From observations summarized in Figure 1, it is advised that Simrank is not suitable for searching randomly shuffled DNA, marginally suitable for matching proteins or strings of highly variable content such as group I self-splicing introns where similarity is limited to only two short spans . Simrank is well-suited for searching variants of full-length homologous strings such as 16S rRNA genes, partial-length homologous strings such as those created by Roche-454 sequencing technology, and variants of eukaryotic internal transcribed spacer regions.
Simrank similarity scores are not equivalent to alignment percent similarities. For example, Figure 2 displays differences in similarity scores observed when a single DNA sequence collection  is compared to a reference database using Simrank versus the alignment-based F84 scoring distance . Alignment identities of 90% can produce Simrank identities of 55-70%, and conversely, Simrank identities of 90% can produce alignment identities of 93-99%. The differences are caused by two factors. First, one sequence may contain repetitive k-mers at disjointed positions leading to a perceived increase in similarity, and second the spatial distribution of mismatches can lead to divergence of Simrank and BLAST scoring. For example if every 1 in 7 bases are mismatched in a pair-wise alignment, then Simrank using 7-mers would report a 0% similarity where BLAST would conclude 86% similarity. Thus, tuning k-mer length to the expected frequency of mismatches may result in application-adapted search sensitivity.

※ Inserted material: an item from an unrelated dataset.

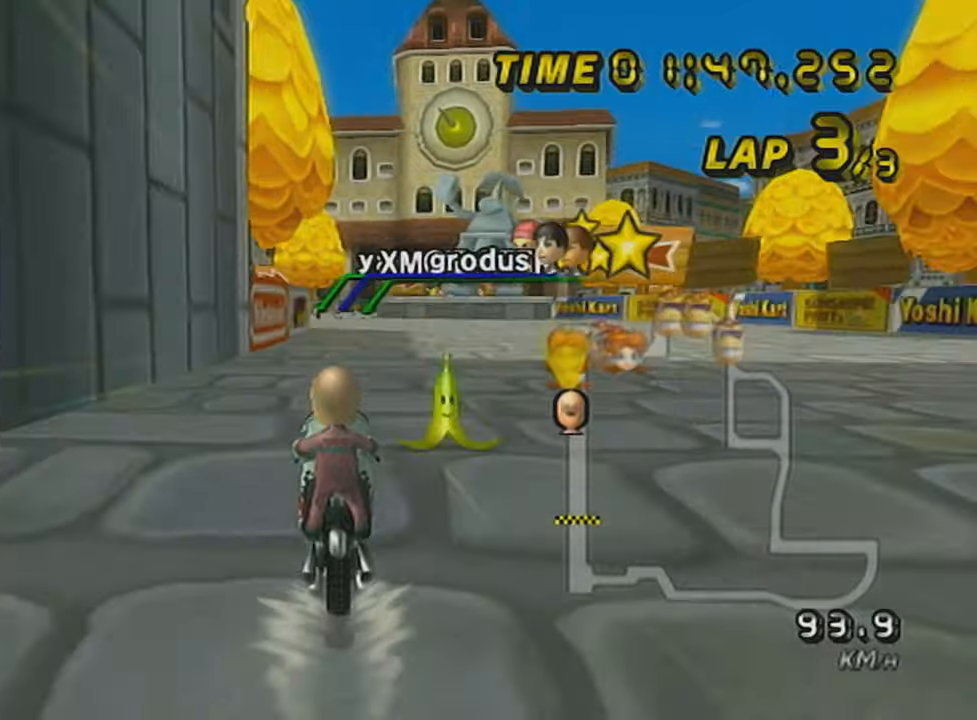
{"buttons": ["A"], "left_stick": "center", "events": []}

Levels of significance for hits to protein sequences should be established based on known reference sets. Protein strings are generally shorter than gene strings and their similarity patterns are often single conserved amino acid positions separated by one or two variable positions. The search for 4-mer similarities within the GP120 protein dataset revealed this difficulty. The BLASTp alignment procedure, although 28X slower, was nearly twice as sensitive compared to Simrank.

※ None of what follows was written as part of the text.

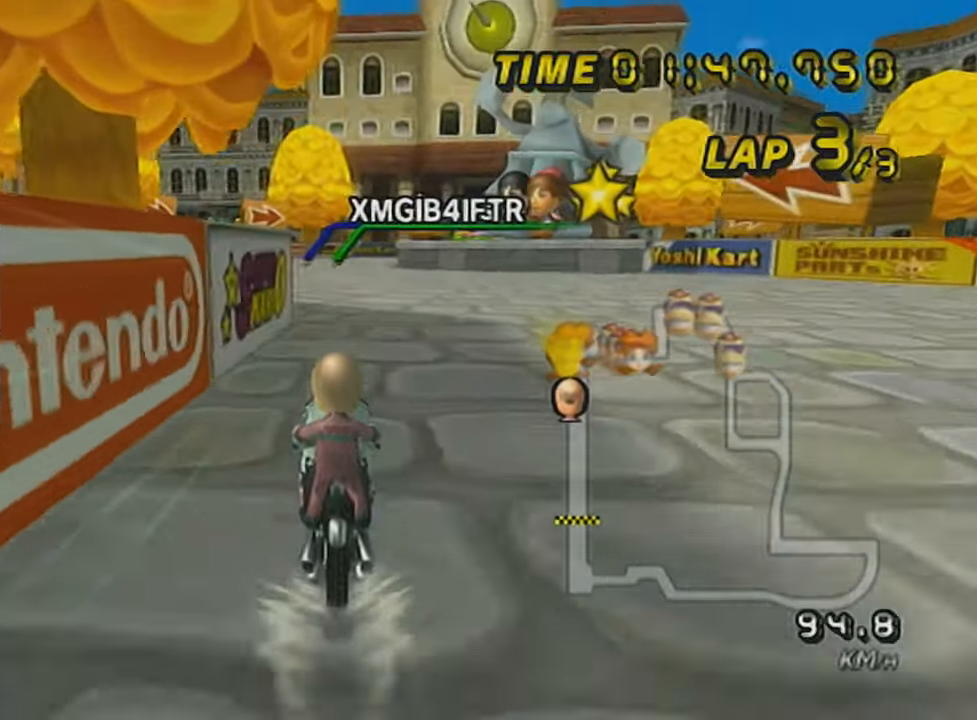
{"buttons": ["A"], "left_stick": "center", "events": []}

Furthermore, since each k-mer is compared across sequences without regard to their relative position in the sequences, Simrank is insensitive to continuous and non-continuous patterns within the sequence such as sites of potential secondary structure. As with all inter-sequence comparisons, search results decline in significance when comparing a very short versus a long sequence. Users can set lower length limits to avoid misleading match pairs.
As noted in Table 2, the language search comparison encountered 61 unique characters in the institute names but the complexity was reduced to 46 characters for BLAST and SSAHA2. BLAST and megaBLAST were able to find twice as many matches than Simrank but the significance of these hits are questionable since BLAST's local alignments allow one word such as "University" to produce high-scoring pairs. Of the tools, only Simrank tested the entire string for similarity.

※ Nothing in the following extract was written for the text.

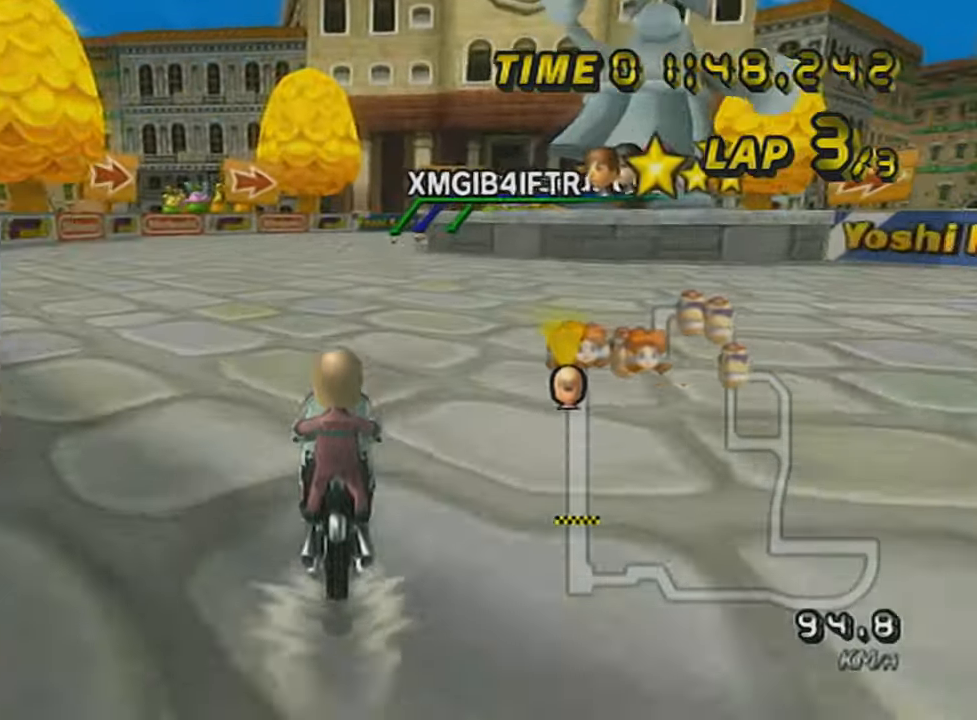
{"buttons": ["A"], "left_stick": "center", "events": [[66, "DPAD_UP", "down"], [150, "DPAD_UP", "up"], [217, "DPAD_UP", "down"], [317, "DPAD_UP", "up"], [367, "DPAD_UP", "down"], [467, "DPAD_UP", "up"]]}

Simrank search results across databases composed of strings with repetitive elements can be refined by setting the k-mer length to exceed the repeat length. Any repetitive k-mers within a string are counted only once since only the unique counts are used to create the quotient. In this case, Simrank percent similarity scores would be inflated relative to BLAST.
Common tasks in molecular microbial ecology may be facilitated with Simrank. Applications include dataset de-replication, sequence clustering, and rapid classification. In upcoming versions, we plan to provide options to reduce database file sizes and memory requirements for constrained alphabets. For instance non-ambiguous DNA can be encoded with 2 bits for each base instead of 8. To further increase speed during batch queries, a non-redundant strategy will be made available allowing a pre-screen of the batch to identify all unique k-mers before reading offset arrays from disk. This will prevent common k-mers from inducing repetitive file reads. Because strings within biological query sets can often contain similar k-mers, we estimate a >5-fold speed increase. To increase the ability to filter hits from a large databases of various length strings, a significance score can be added which considers the likelihood of a percent similarity score given the number of total unique k-mers in the query-subject comparison. This feature will generally down-weight matches from short strings compared to long strings with equivalent percent k-mer identities. Lastly, Simrank can be extended to store and output the string coordinates where k-mers match, should that become desirable. The computationally intensive k-mer tally procedure was written in C for speed but the IO and formatting is written in PERL for easy adaptations and extensions by computational biologists. It is the authors' intentions that other bioinformaticians will be able to improve the open source code where necessary to meet the needs of their projects. Please contact us if you would like to have your changes reflected in the distributed version.
Simrank provides molecular ecologists with a high-throughput choice for comparing large sequence sets to find similarity. The software presented is orders of magnitude faster than its open-source counterparts, sensitive to low-similarity matches when desired, and flexible to allow similarity comparison for DNA, RNA, proteins and even written language. Simrank is specifically designed for matching queries against large reference sets. Two of Simrank's beneficial attributes are its speed and flexibility. It is capable of reporting significant hits faster than both BLAST and SSAHA2, moreover, Simrank is more flexible than CDHIT since k-mer searches are de-coupled from clustering.
Availability and requirements
Project name: String::Simrank
Project home page: http://search.cpan.org/perldoc?String::Simrank
Operating system(s): Platform independent
Programming language: PERL, C
License: PERL Artistic License
Any restrictions to use by non-academics: No
k-Mer Indexing with Compact Arrays
Sequence Search and Alignment by Hashing Algorithm
Graphical User Interface - the point-and-click requirements to operate a program
Operational Taxonomic Unit - a set of highly similar genes believed to carry phylogenetic relatedness
Practical Extraction and Report Language
Receiver Operator Characteristic - graphical plot of the sensitivity, or true positive rate, vs. false positive rate for a binary classifier system as its discrimination threshold is varied.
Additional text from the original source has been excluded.